The alternative is to drive people where they can actually be counted—and these days that’s online. The Internet offers metrics everywhere you turn. The networks can analyze the number of streams, number of ad impressions, number of page views, number of visits, number of visitors, number of comments, etc. It’s a democratic space where the eyes and participation of fans can actually be seen by the network bosses making the decisions. Unlike with analog TV, online fans can actually speak directly to power. So whether it’s through iTunes, Hulu, or one of the networks’ proprietary streams, the smart way to campaign for a show’s renewal is to stream it after the fact. Detractors suggest that iTunes streams won’t get the attention of the networks because the $1.99 fee for an episode doesn’t equal the kind of ad revenue that’s generated on TV. But they fail to recognize that the ad rates are based on Nielsen numbers. And those Nielsen numbers are based on Nielsen households. And Nielsen households exclude 112 million of us, give or take a few thousand. So it’s worth it for non-Nielsens to go to iTunes and abandon the ad-supported TV broadcasts. The networks will never notice they’re gone.

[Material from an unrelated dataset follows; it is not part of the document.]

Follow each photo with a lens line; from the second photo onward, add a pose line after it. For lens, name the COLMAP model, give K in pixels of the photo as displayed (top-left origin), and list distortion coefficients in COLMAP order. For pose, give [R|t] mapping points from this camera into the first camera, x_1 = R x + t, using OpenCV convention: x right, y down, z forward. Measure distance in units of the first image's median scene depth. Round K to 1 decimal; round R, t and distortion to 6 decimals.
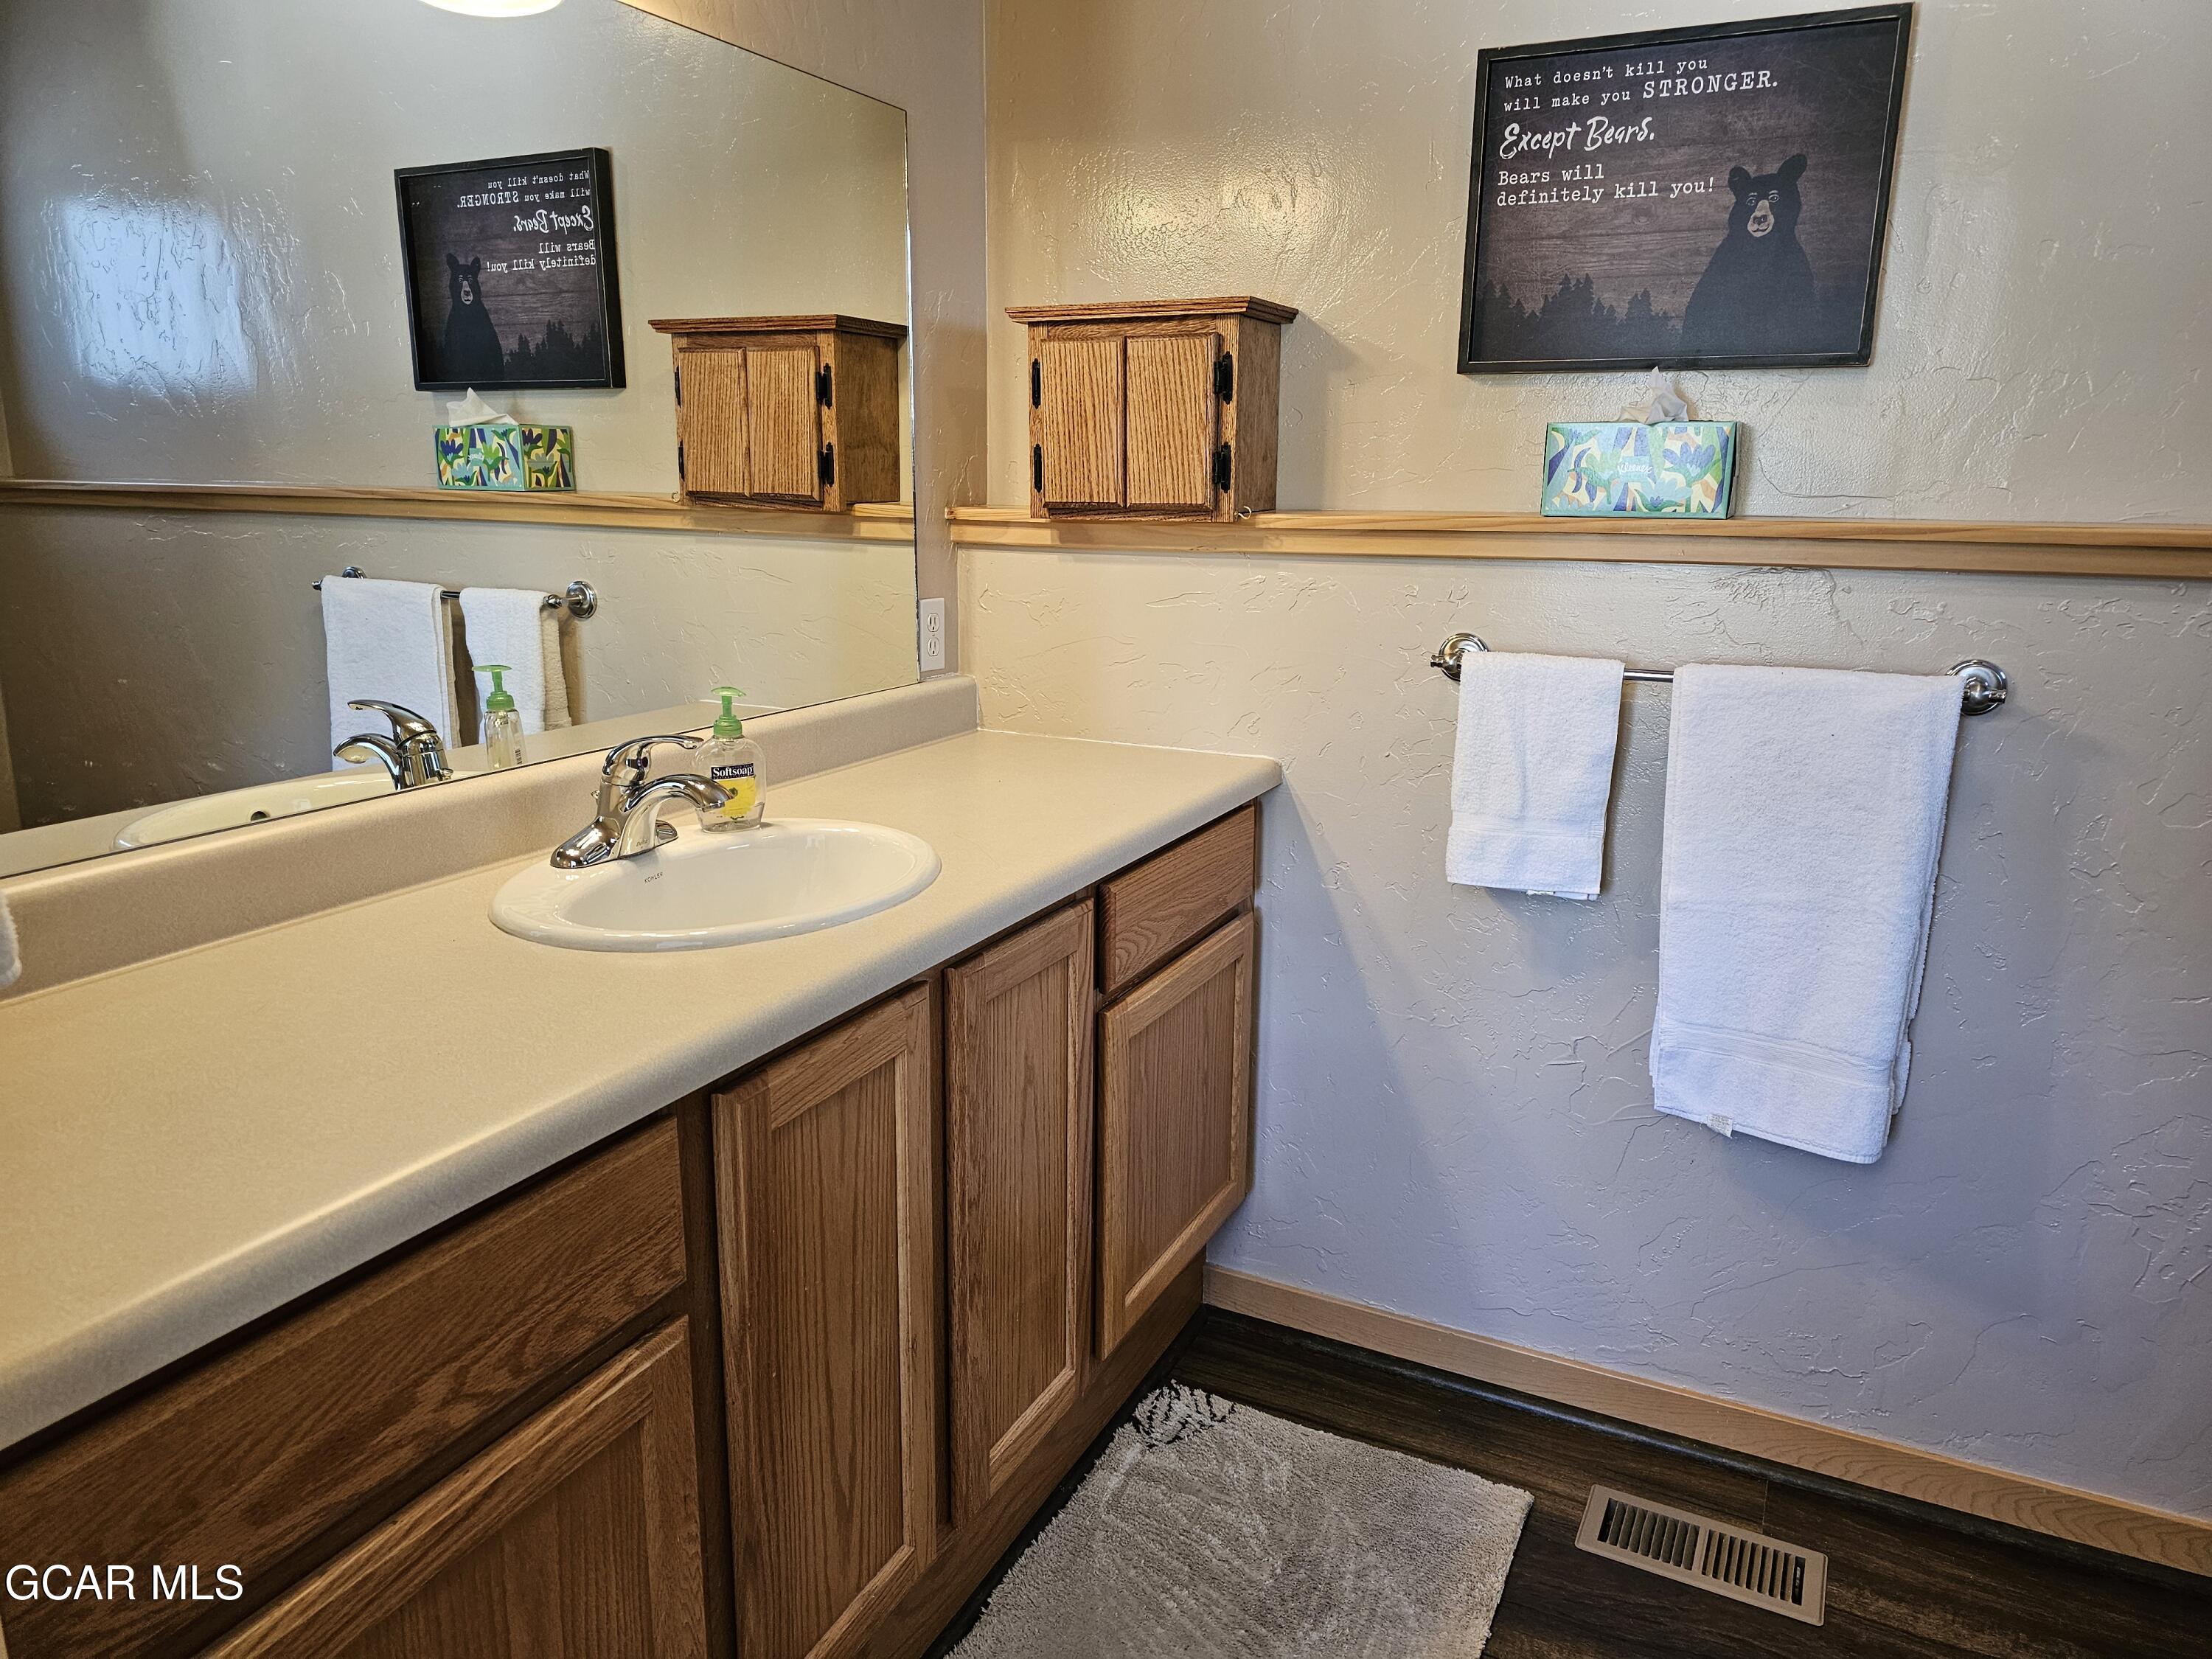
lens RADIAL K [[1487.0, 0, 1110.9], [0, 1487.0, 815.2], [0, 0, 1]] dist [0.032086, -0.025548]
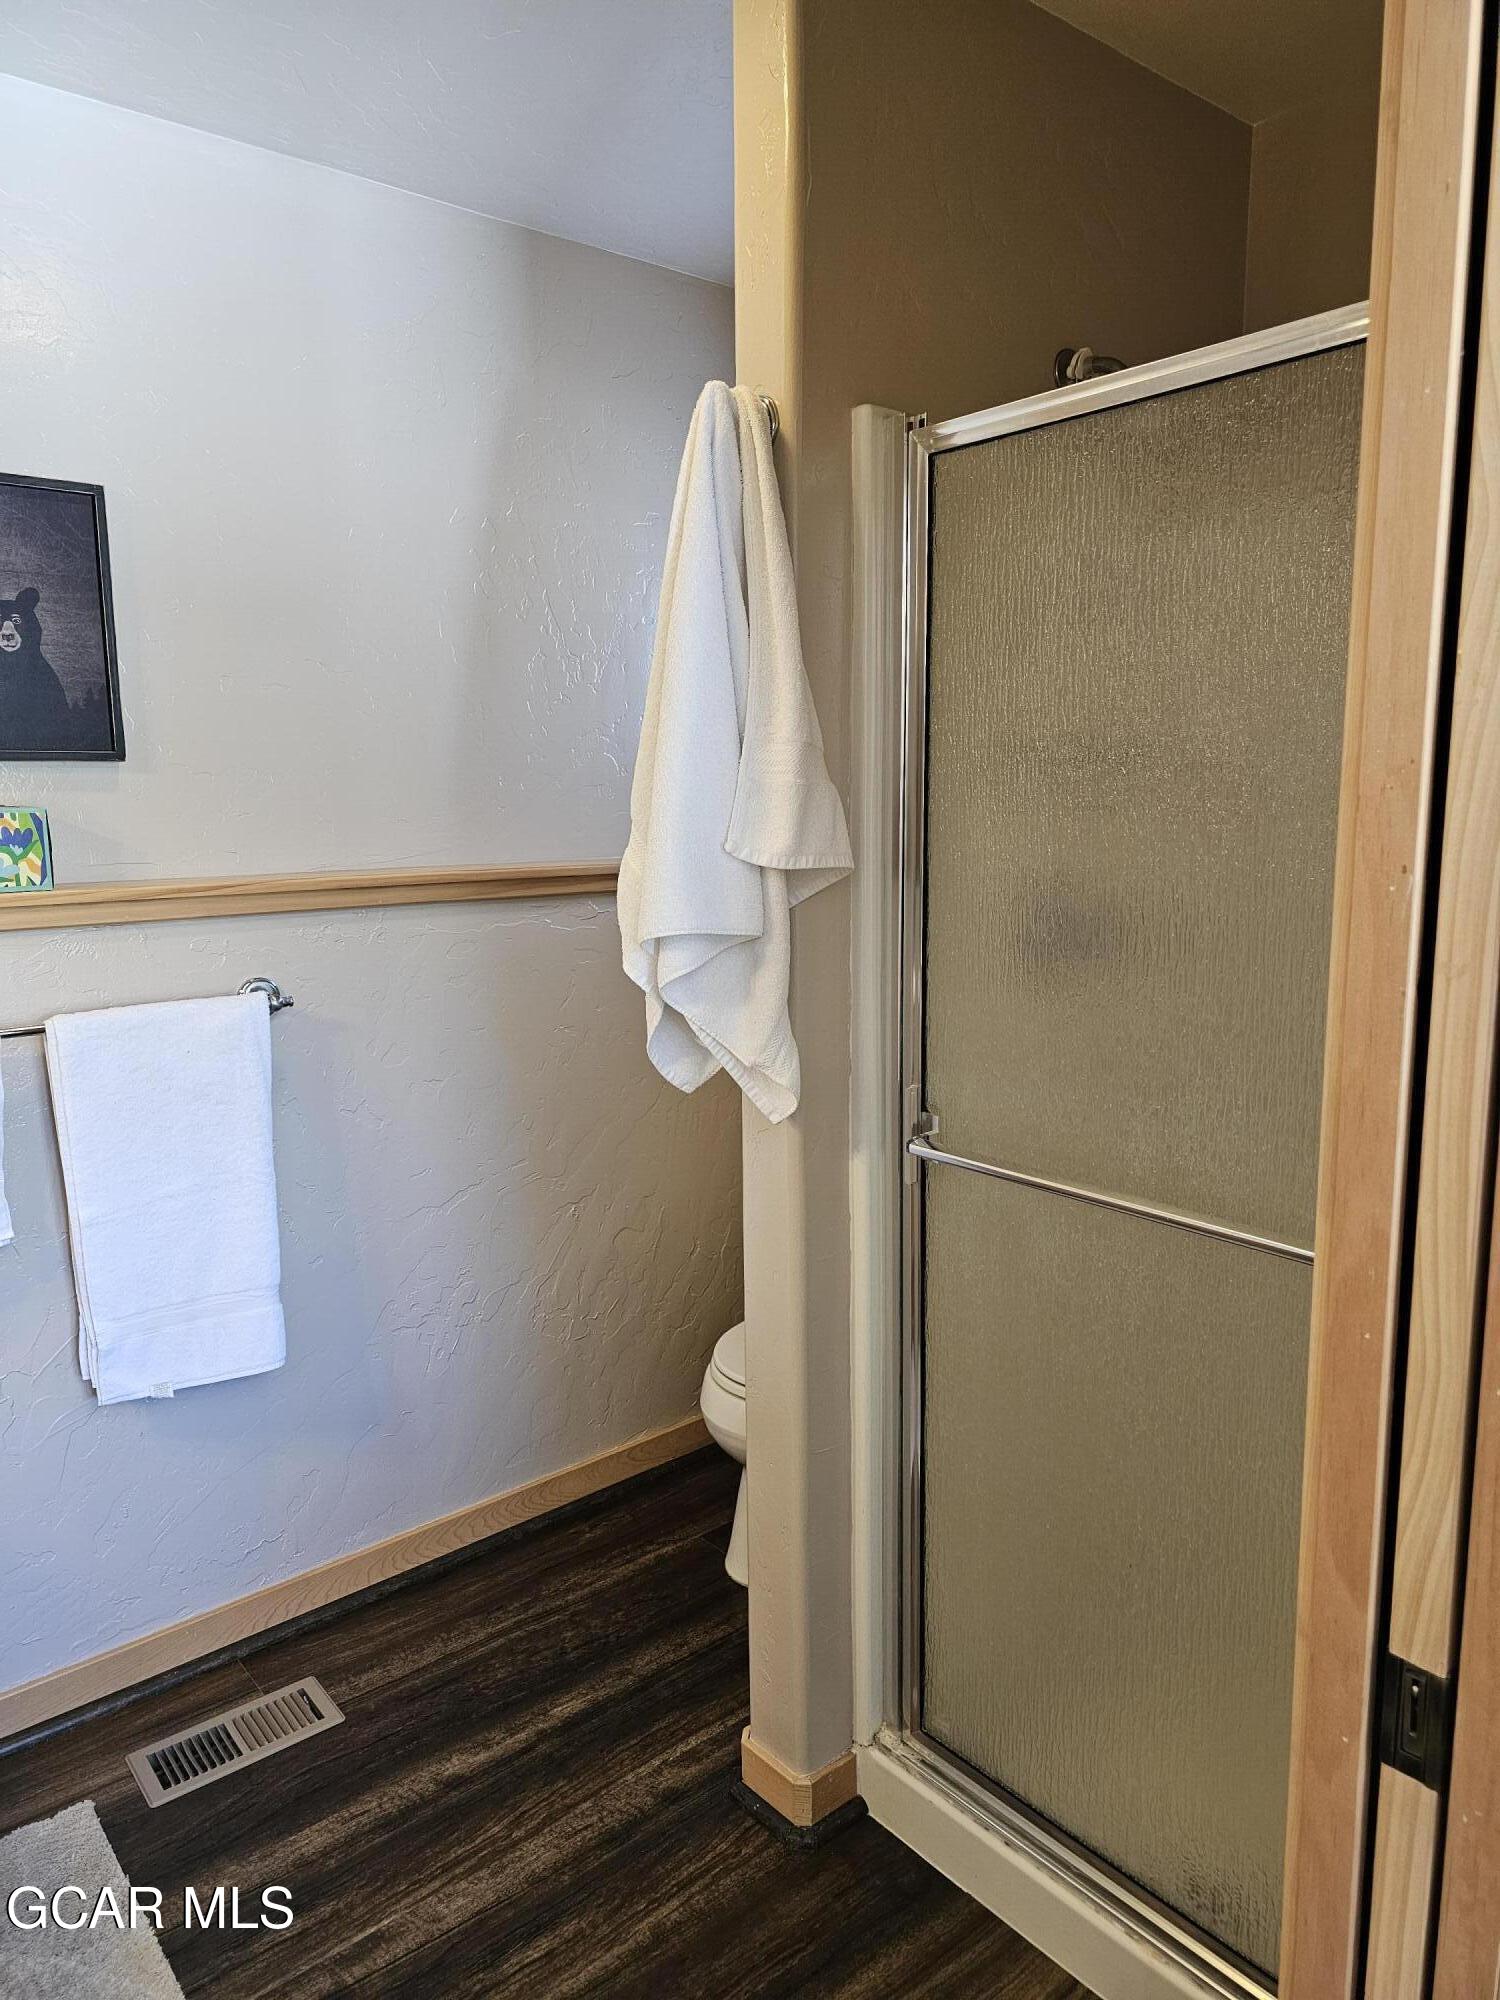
lens RADIAL K [[1344.5, 0, 756.3], [0, 1344.5, 1005.5], [0, 0, 1]] dist [0.032086, -0.025548]
pose [[0.399785, -0.162941, 0.902010, -0.325030], [0.220587, 0.972255, 0.077863, -0.069690], [-0.889671, 0.167843, 0.424635, 0.078132]]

There are other options with easily measured metrics, like DVD sales, but streams are still the easiest way to go. It’s free for everybody, which means the casual fan can access it without investment. Plus, the networks are currently flummoxed over the future of Web video, hoping to find breakout hits online that they can then sell to advertisers. Much of Lost’s street cred within ABC comes from its top-streaming status on ABC.com—this despite its steadily declining ratings on analog TV—which makes it attractive to advertisers catering to a young, Web-savvy audience. When a network is deciding whether to renew a show, it’s not just how many people watch it, it’s also whether it’s an attractive sell to ad companies. Carving out a niche online means a show has a defining identity—the kind of thing that’s necessary when a network is making the decision of whether to replace it with a new, unproven show next season.

While we’re pushing new eyes online, why not push everybody there? If you really want ensure a TV show’s success, stop watching TV altogether. After all, they say that you can’t complain if you don’t vote.


1 Message

  • That’s pretty much says it all. It goes back (again) to Joss’s reasons for not wanting to do tv anymore, unless we get lucky and get a S2. The networks are years behind what viewers, especially the fastest growing/mostly likely to spend money demographics (i.e. people under 34, or at most 49) watch and how they watch it (online). Though the author’s right, that’s gradually changing. The best point (besides advising fans to rope their friends into watching online), however, is his point the number nielsen families is well under 1/10th of a percent of tv viewing households. No study using a so-called scientific method, is gonna prove accurately that this comes close to accurately reflecting what the American (let-alone the probably larger) foreign public is watching online, or otherwise (legally or illegally).